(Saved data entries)

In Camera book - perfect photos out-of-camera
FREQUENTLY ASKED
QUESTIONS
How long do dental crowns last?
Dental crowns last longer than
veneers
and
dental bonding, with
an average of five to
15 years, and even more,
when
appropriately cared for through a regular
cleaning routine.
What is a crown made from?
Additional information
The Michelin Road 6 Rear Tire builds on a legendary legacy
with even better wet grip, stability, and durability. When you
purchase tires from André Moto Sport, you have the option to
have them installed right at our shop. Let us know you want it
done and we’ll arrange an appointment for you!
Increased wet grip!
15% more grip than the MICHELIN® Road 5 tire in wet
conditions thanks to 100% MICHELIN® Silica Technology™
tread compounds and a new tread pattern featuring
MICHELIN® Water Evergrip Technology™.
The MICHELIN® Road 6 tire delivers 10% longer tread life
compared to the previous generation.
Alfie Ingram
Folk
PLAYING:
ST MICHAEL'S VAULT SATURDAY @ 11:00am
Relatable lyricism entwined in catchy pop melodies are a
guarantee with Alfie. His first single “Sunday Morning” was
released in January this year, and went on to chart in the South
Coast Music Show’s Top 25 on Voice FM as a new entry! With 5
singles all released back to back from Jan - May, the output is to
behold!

**TASK STATEMENT:** Copy all of the lines above word for word, without changing anything.

**TASK RESPONSE:**
In Camera book - perfect photos out-of-camera
FREQUENTLY ASKED
QUESTIONS
How long do dental crowns last?
Dental crowns last longer than
veneers
and
dental bonding, with
an average of five to
15 years, and even more,
when
appropriately cared for through a regular
cleaning routine.
What is a crown made from?
Additional information
The Michelin Road 6 Rear Tire builds on a legendary legacy
with even better wet grip, stability, and durability. When you
purchase tires from André Moto Sport, you have the option to
have them installed right at our shop. Let us know you want it
done and we’ll arrange an appointment for you!
Increased wet grip!
15% more grip than the MICHELIN® Road 5 tire in wet
conditions thanks to 100% MICHELIN® Silica Technology™
tread compounds and a new tread pattern featuring
MICHELIN® Water Evergrip Technology™.
The MICHELIN® Road 6 tire delivers 10% longer tread life
compared to the previous generation.
Alfie Ingram
Folk
PLAYING:
ST MICHAEL'S VAULT SATURDAY @ 11:00am
Relatable lyricism entwined in catchy pop melodies are a
guarantee with Alfie. His first single “Sunday Morning” was
released in January this year, and went on to chart in the South
Coast Music Show’s Top 25 on Voice FM as a new entry! With 5
singles all released back to back from Jan - May, the output is to
behold!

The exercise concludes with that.